# EXERCISE AIM
Could the entries below be reproduced exactly, with the images removed?
* * * * *
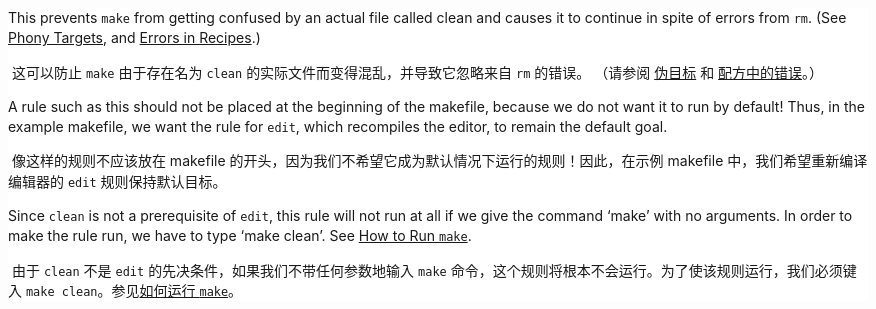 This prevents `make` from getting confused by an actual file called clean and causes it to continue in spite of errors from `rm`. (See [Phony Targets](https://www.gnu.org/software/make/manual/make.html#Phony-Targets), and [Errors in Recipes](https://www.gnu.org/software/make/manual/make.html#Errors).)

​	这可以防止 `make` 由于存在名为 `clean` 的实际文件而变得混乱，并导致它忽略来自 `rm` 的错误。 （请参阅 [伪目标](https://www.gnu.org/software/make/manual/make.html#Phony-Targets) 和 [配方中的错误](https://www.gnu.org/software/make/manual/make.html#Errors)。）

A rule such as this should not be placed at the beginning of the makefile, because we do not want it to run by default! Thus, in the example makefile, we want the rule for `edit`, which recompiles the editor, to remain the default goal.

​	像这样的规则不应该放在 makefile 的开头，因为我们不希望它成为默认情况下运行的规则！因此，在示例 makefile 中，我们希望重新编译编辑器的 `edit` 规则保持默认目标。

Since `clean` is not a prerequisite of `edit`, this rule will not run at all if we give the command ‘make’ with no arguments. In order to make the rule run, we have to type ‘make clean’. See [How to Run `make`](https://www.gnu.org/software/make/manual/make.html#Running).

​	由于 `clean` 不是 `edit` 的先决条件，如果我们不带任何参数地输入 `make` 命令，这个规则将根本不会运行。为了使该规则运行，我们必须键入 `make clean`。参见[如何运行 `make`](https://www.gnu.org/software/make/manual/make.html#Running)。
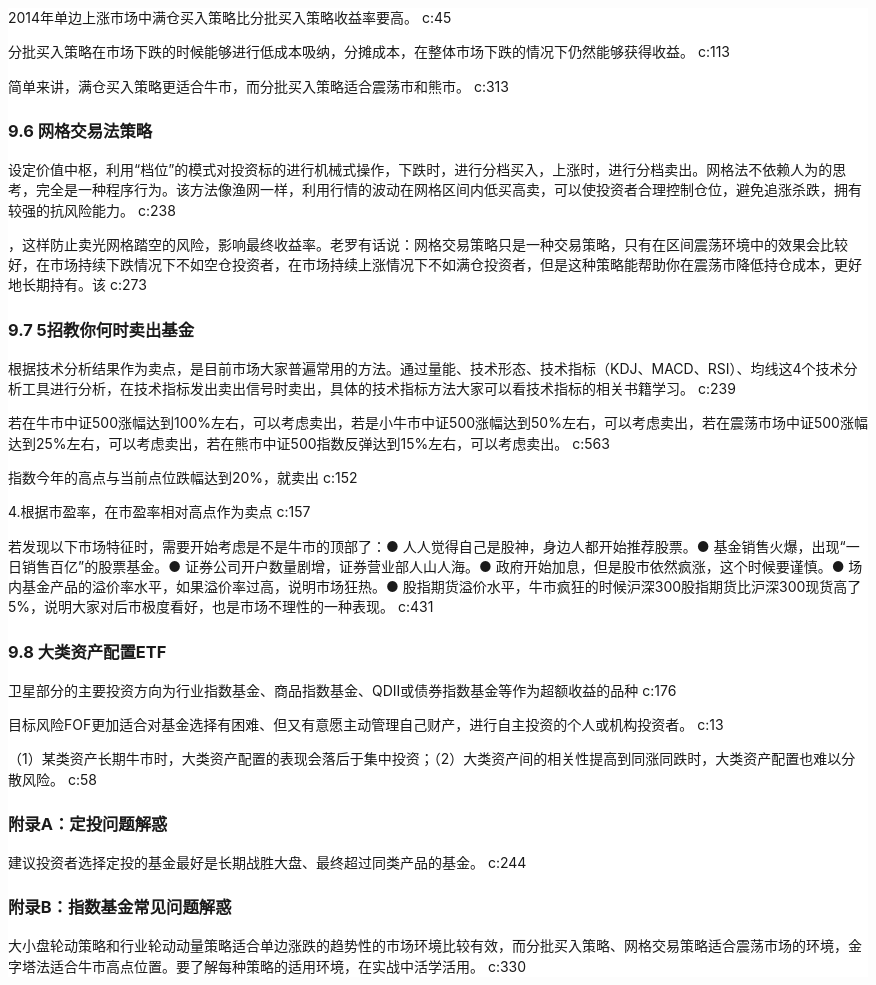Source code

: 2014年单边上涨市场中满仓买入策略比分批买入策略收益率要高。 c:45

分批买入策略在市场下跌的时候能够进行低成本吸纳，分摊成本，在整体市场下跌的情况下仍然能够获得收益。 c:113

简单来讲，满仓买入策略更适合牛市，而分批买入策略适合震荡市和熊市。 c:313

### 9.6 网格交易法策略

设定价值中枢，利用“档位”的模式对投资标的进行机械式操作，下跌时，进行分档买入，上涨时，进行分档卖出。网格法不依赖人为的思考，完全是一种程序行为。该方法像渔网一样，利用行情的波动在网格区间内低买高卖，可以使投资者合理控制仓位，避免追涨杀跌，拥有较强的抗风险能力。 c:238

，这样防止卖光网格踏空的风险，影响最终收益率。老罗有话说：网格交易策略只是一种交易策略，只有在区间震荡环境中的效果会比较好，在市场持续下跌情况下不如空仓投资者，在市场持续上涨情况下不如满仓投资者，但是这种策略能帮助你在震荡市降低持仓成本，更好地长期持有。该 c:273

### 9.7 5招教你何时卖出基金

根据技术分析结果作为卖点，是目前市场大家普遍常用的方法。通过量能、技术形态、技术指标（KDJ、MACD、RSI）、均线这4个技术分析工具进行分析，在技术指标发出卖出信号时卖出，具体的技术指标方法大家可以看技术指标的相关书籍学习。 c:239

若在牛市中证500涨幅达到100%左右，可以考虑卖出，若是小牛市中证500涨幅达到50%左右，可以考虑卖出，若在震荡市场中证500涨幅达到25%左右，可以考虑卖出，若在熊市中证500指数反弹达到15%左右，可以考虑卖出。 c:563

指数今年的高点与当前点位跌幅达到20%，就卖出 c:152

4.根据市盈率，在市盈率相对高点作为卖点 c:157

若发现以下市场特征时，需要开始考虑是不是牛市的顶部了：● 人人觉得自己是股神，身边人都开始推荐股票。● 基金销售火爆，出现“一日销售百亿”的股票基金。● 证券公司开户数量剧增，证券营业部人山人海。● 政府开始加息，但是股市依然疯涨，这个时候要谨慎。● 场内基金产品的溢价率水平，如果溢价率过高，说明市场狂热。● 股指期货溢价水平，牛市疯狂的时候沪深300股指期货比沪深300现货高了5%，说明大家对后市极度看好，也是市场不理性的一种表现。 c:431

### 9.8 大类资产配置ETF

卫星部分的主要投资方向为行业指数基金、商品指数基金、QDII或债券指数基金等作为超额收益的品种 c:176

目标风险FOF更加适合对基金选择有困难、但又有意愿主动管理自己财产，进行自主投资的个人或机构投资者。 c:13

（1）某类资产长期牛市时，大类资产配置的表现会落后于集中投资；（2）大类资产间的相关性提高到同涨同跌时，大类资产配置也难以分散风险。 c:58

### 附录A：定投问题解惑

建议投资者选择定投的基金最好是长期战胜大盘、最终超过同类产品的基金。 c:244

### 附录B：指数基金常见问题解惑

大小盘轮动策略和行业轮动动量策略适合单边涨跌的趋势性的市场环境比较有效，而分批买入策略、网格交易策略适合震荡市场的环境，金字塔法适合牛市高点位置。要了解每种策略的适用环境，在实战中活学活用。 c:330
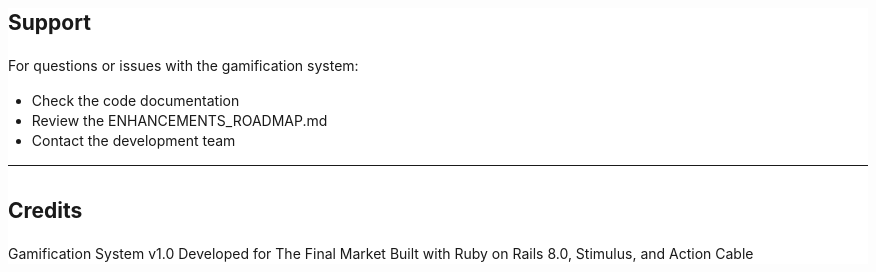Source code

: 
## Support

For questions or issues with the gamification system:
- Check the code documentation
- Review the ENHANCEMENTS_ROADMAP.md
- Contact the development team

---

## Credits

Gamification System v1.0
Developed for The Final Market
Built with Ruby on Rails 8.0, Stimulus, and Action Cable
* * * * *
# ANSWER SPACE
 This prevents `make` from getting confused by an actual file called clean and causes it to continue in spite of errors from `rm`. (See [Phony Targets](https://www.gnu.org/software/make/manual/make.html#Phony-Targets), and [Errors in Recipes](https://www.gnu.org/software/make/manual/make.html#Errors).)

​	这可以防止 `make` 由于存在名为 `clean` 的实际文件而变得混乱，并导致它忽略来自 `rm` 的错误。 （请参阅 [伪目标](https://www.gnu.org/software/make/manual/make.html#Phony-Targets) 和 [配方中的错误](https://www.gnu.org/software/make/manual/make.html#Errors)。）

A rule such as this should not be placed at the beginning of the makefile, because we do not want it to run by default! Thus, in the example makefile, we want the rule for `edit`, which recompiles the editor, to remain the default goal.

​	像这样的规则不应该放在 makefile 的开头，因为我们不希望它成为默认情况下运行的规则！因此，在示例 makefile 中，我们希望重新编译编辑器的 `edit` 规则保持默认目标。

Since `clean` is not a prerequisite of `edit`, this rule will not run at all if we give the command ‘make’ with no arguments. In order to make the rule run, we have to type ‘make clean’. See [How to Run `make`](https://www.gnu.org/software/make/manual/make.html#Running).

​	由于 `clean` 不是 `edit` 的先决条件，如果我们不带任何参数地输入 `make` 命令，这个规则将根本不会运行。为了使该规则运行，我们必须键入 `make clean`。参见[如何运行 `make`](https://www.gnu.org/software/make/manual/make.html#Running)。
Source code

: 2014年单边上涨市场中满仓买入策略比分批买入策略收益率要高。 c:45

分批买入策略在市场下跌的时候能够进行低成本吸纳，分摊成本，在整体市场下跌的情况下仍然能够获得收益。 c:113

简单来讲，满仓买入策略更适合牛市，而分批买入策略适合震荡市和熊市。 c:313

### 9.6 网格交易法策略

设定价值中枢，利用“档位”的模式对投资标的进行机械式操作，下跌时，进行分档买入，上涨时，进行分档卖出。网格法不依赖人为的思考，完全是一种程序行为。该方法像渔网一样，利用行情的波动在网格区间内低买高卖，可以使投资者合理控制仓位，避免追涨杀跌，拥有较强的抗风险能力。 c:238

，这样防止卖光网格踏空的风险，影响最终收益率。老罗有话说：网格交易策略只是一种交易策略，只有在区间震荡环境中的效果会比较好，在市场持续下跌情况下不如空仓投资者，在市场持续上涨情况下不如满仓投资者，但是这种策略能帮助你在震荡市降低持仓成本，更好地长期持有。该 c:273

### 9.7 5招教你何时卖出基金

根据技术分析结果作为卖点，是目前市场大家普遍常用的方法。通过量能、技术形态、技术指标（KDJ、MACD、RSI）、均线这4个技术分析工具进行分析，在技术指标发出卖出信号时卖出，具体的技术指标方法大家可以看技术指标的相关书籍学习。 c:239

若在牛市中证500涨幅达到100%左右，可以考虑卖出，若是小牛市中证500涨幅达到50%左右，可以考虑卖出，若在震荡市场中证500涨幅达到25%左右，可以考虑卖出，若在熊市中证500指数反弹达到15%左右，可以考虑卖出。 c:563

指数今年的高点与当前点位跌幅达到20%，就卖出 c:152

4.根据市盈率，在市盈率相对高点作为卖点 c:157

若发现以下市场特征时，需要开始考虑是不是牛市的顶部了：● 人人觉得自己是股神，身边人都开始推荐股票。● 基金销售火爆，出现“一日销售百亿”的股票基金。● 证券公司开户数量剧增，证券营业部人山人海。● 政府开始加息，但是股市依然疯涨，这个时候要谨慎。● 场内基金产品的溢价率水平，如果溢价率过高，说明市场狂热。● 股指期货溢价水平，牛市疯狂的时候沪深300股指期货比沪深300现货高了5%，说明大家对后市极度看好，也是市场不理性的一种表现。 c:431

### 9.8 大类资产配置ETF

卫星部分的主要投资方向为行业指数基金、商品指数基金、QDII或债券指数基金等作为超额收益的品种 c:176

目标风险FOF更加适合对基金选择有困难、但又有意愿主动管理自己财产，进行自主投资的个人或机构投资者。 c:13

（1）某类资产长期牛市时，大类资产配置的表现会落后于集中投资；（2）大类资产间的相关性提高到同涨同跌时，大类资产配置也难以分散风险。 c:58

### 附录A：定投问题解惑

建议投资者选择定投的基金最好是长期战胜大盘、最终超过同类产品的基金。 c:244

### 附录B：指数基金常见问题解惑

大小盘轮动策略和行业轮动动量策略适合单边涨跌的趋势性的市场环境比较有效，而分批买入策略、网格交易策略适合震荡市场的环境，金字塔法适合牛市高点位置。要了解每种策略的适用环境，在实战中活学活用。 c:330
Source code

: 
## Support

For questions or issues with the gamification system:
- Check the code documentation
- Review the ENHANCEMENTS_ROADMAP.md
- Contact the development team

---

## Credits

Gamification System v1.0
Developed for The Final Market
Built with Ruby on Rails 8.0, Stimulus, and Action Cable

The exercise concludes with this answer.